I could, however, and I did, and the amazing thing about the whole deal, the ironic aspect of it, was this: Not doing that thing that I thought would help me deal with the anxiety and help me create this person I thought others would like and respect is what has helped me become a likable and accepted person. Not doing that thing has taught me that the failures I was trying to live with are all in the past. Not doing that thing has helped me dispatch with the guilt.
And why do I write all this now? I write it hoping that it might help someone in a similar situation. If you’re using alcohol or drugs or whatever to help you give off this impression that you’re someone you think others will like and respect, and you’re using that thing so much that it’s a problem…not using that thing is going to give you the results you’re looking for. Quitting is going to help you come to terms with the failures of your past; it’s going to help you do away with the guilt; it’s going to help you be less anxious; and it’s going to help you to more closely resemble that person you’re trying to be, help you project that image you’re hoping to project.

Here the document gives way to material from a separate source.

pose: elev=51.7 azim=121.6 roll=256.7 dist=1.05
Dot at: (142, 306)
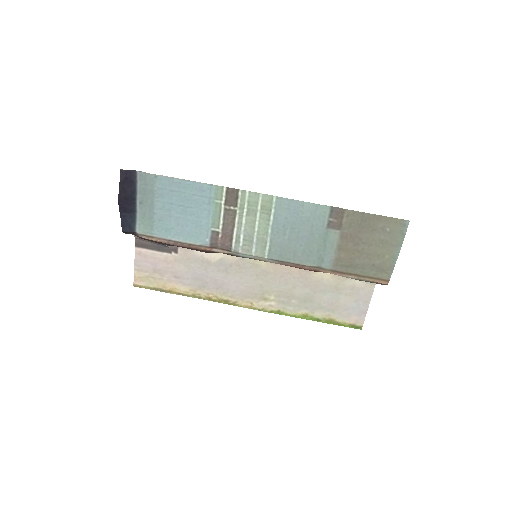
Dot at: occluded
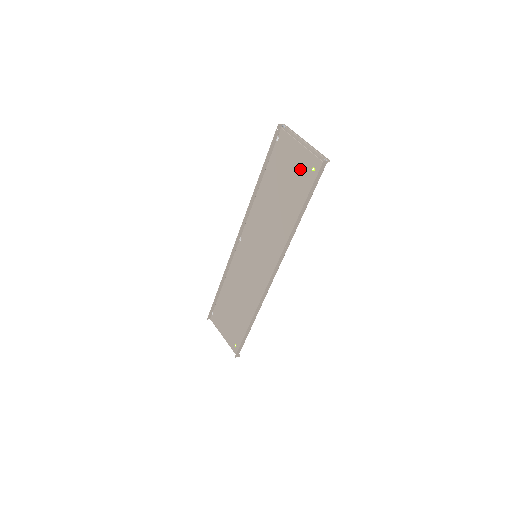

And I so want this for you, friend, because I know first hand how wonderful it is to experience. What’s more, I know you can do it, whether you know that or not. You can get off that spiral and live an altogether different one. The spiral I live on now is similar in that it is ever recreating itself, but the habits are healthy. I wake up in the morning and I go through the day, every day, doing the next thing that needs to be done. The habit that has been created doesn’t allow for the time that the nonsense I used spend my time on required.
Yes, building this spiral of habit takes a while, but I have every faith that you can get there, and I’m here to help in any way I can.
That’s all I have right now, friends. Again, they aren’t perfect thoughts, but I’m gonna leave them out there with faith that they’re enough.
We’ll talk more about this sometime soon. Until then, you’re in my prayers, and I’m here if you need to talk.